Different methods of platelet concentrate preparations leave behind certain number of residual leukocytes, accounting for most of the febrile nonhemolytic transfusion reactions, especially in multitransfused patients. Various inflammatory cytokines, such as tumor necrosis factor-α (TNF-α), interleukin-1β (IL-1β), and IL-6 are generated during storage and have been implicated for these adverse effects.
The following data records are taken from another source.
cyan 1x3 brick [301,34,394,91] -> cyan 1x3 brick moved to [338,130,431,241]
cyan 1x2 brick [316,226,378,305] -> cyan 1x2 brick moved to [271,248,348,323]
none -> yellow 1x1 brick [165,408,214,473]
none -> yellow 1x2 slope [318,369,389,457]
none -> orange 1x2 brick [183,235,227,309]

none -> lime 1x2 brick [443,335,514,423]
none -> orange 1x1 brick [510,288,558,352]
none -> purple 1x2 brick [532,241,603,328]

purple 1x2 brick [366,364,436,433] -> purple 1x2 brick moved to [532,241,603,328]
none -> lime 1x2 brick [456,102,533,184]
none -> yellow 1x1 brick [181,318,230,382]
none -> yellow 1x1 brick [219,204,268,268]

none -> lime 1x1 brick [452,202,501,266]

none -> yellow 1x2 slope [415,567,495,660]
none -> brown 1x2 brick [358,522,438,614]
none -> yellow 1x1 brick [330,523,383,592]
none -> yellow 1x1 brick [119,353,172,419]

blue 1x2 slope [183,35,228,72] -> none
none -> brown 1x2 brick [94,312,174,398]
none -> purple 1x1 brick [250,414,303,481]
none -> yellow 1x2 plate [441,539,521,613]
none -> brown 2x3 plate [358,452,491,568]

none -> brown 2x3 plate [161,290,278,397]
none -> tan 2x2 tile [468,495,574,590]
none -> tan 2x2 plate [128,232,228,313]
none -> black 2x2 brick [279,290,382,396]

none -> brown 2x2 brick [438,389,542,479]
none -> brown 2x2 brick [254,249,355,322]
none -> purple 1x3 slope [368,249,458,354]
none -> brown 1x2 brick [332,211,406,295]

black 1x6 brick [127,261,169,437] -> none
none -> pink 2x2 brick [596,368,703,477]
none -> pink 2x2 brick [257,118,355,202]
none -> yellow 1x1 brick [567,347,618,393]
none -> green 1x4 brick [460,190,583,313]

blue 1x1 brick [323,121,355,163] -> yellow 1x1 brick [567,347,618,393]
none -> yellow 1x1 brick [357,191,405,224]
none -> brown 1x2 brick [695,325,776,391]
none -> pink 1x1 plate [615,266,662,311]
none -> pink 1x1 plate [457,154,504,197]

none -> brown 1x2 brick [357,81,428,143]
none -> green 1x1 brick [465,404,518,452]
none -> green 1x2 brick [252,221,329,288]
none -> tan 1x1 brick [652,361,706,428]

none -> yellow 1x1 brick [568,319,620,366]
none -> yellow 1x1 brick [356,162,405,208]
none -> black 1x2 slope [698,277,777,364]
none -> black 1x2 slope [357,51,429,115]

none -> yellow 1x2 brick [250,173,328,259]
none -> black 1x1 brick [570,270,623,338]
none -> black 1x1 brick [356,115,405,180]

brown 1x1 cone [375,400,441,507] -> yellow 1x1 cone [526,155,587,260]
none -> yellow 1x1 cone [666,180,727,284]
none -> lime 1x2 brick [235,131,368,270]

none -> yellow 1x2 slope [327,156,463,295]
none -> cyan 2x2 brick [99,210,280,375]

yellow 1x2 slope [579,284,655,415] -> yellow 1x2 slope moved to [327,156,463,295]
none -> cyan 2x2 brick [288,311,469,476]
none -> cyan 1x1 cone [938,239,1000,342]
We have studied the levels of these cytokines and their correlation with leucocyte contents in platelet concentrates prepared by three different methods.
Five pools of platelet rich plasma platelet concentrates (PRP-PC) and buffy-coat platelet concentrates (BC-PC) each were prepared and divided into two halves. One half of the pool was leucofiltered (LF), whereas the other half was stored as such. Ten apheresis units were also included in the study. All the platelet concentrates were assessed for leucocyte load and cytokine content (IL-1β, IL-6, and TNF-α) on different days of storage (0, 3, and 5) using Nageotte chamber and commercially available immunoassays respectively.
There was a statistically significant rise in cytokine levels (IL-1β, IL-6, and TNF-α) in nonleucofiltered (NLF) random donor platelet concentrates (RDPs) (PRP-PC and BC-PC) during storage (day 3 and 5) whereas LF RDP concentrates (PRP-PC and BC-PC) and apheresis platelet concentrates (AP-PC) did not show any significant rise in cytokine levels (on day 3 and 5) over the baseline values at day 0.
This data suggests that although AP-PCs are superior to PRP-PC (NLF) and BC-PC (NLF) in terms of in vitro quality control parameters and cytokine generation during storage, BC-PC mode of platelet preparation followed by leucofiltration is the best method to store platelets and minimise the cytokine accumulation. This strategy is best suited for transfusion in multitransfused hematooncologic patients, who cannot afford single donor apheresis platelets.
不同的血小板浓缩物制备方法会残留一定数量的白细胞,这是大多数发热性非溶血性输血反应的主要原因,尤其是在多次输血的患者中。在储存过程中会产生各种炎性细胞因子,如肿瘤坏死因子-α(TNF-α)、白细胞介素-1β(IL-1β)和IL-6,这些细胞因子与这些不良反应有关。我们研究了通过三种不同方法制备的血小板浓缩物中这些细胞因子的水平及其与白细胞含量的相关性。
制备了五组富血小板血浆血小板浓缩物(PRP-PC)和白膜层血小板浓缩物(BC-PC),每组均分为两半。其中一半进行白细胞过滤(LF),另一半则原样储存。研究还纳入了10个单采血小板单位。分别使用纳盖奥特计数板和市售免疫测定法,在储存的不同天数(0、3和5天)对所有血小板浓缩物的白细胞负荷和细胞因子含量(IL-1β、IL-6和TNF-α)进行评估。
在储存期间(第3天和第5天),未进行白细胞过滤(NLF)的随机供者血小板浓缩物(RDPs)(PRP-PC和BC-PC)中的细胞因子水平(IL-1β、IL-6和TNF-α)有统计学意义的升高,而白细胞过滤的RDP浓缩物(PRP-PC和BC-PC)和单采血小板浓缩物(AP-PC)在第3天和第5天的细胞因子水平相较于第0天的基线值没有显著升高。
该数据表明,尽管在体外质量控制参数和储存期间细胞因子生成方面,AP-PC优于PRP-PC(NLF)和BC-PC(NLF),但采用白细胞过滤的BC-PC血小板制备方式是储存血小板并使细胞因子积累最小化的最佳方法。这种策略最适合无法负担单采血小板的多次输血血液肿瘤患者输血。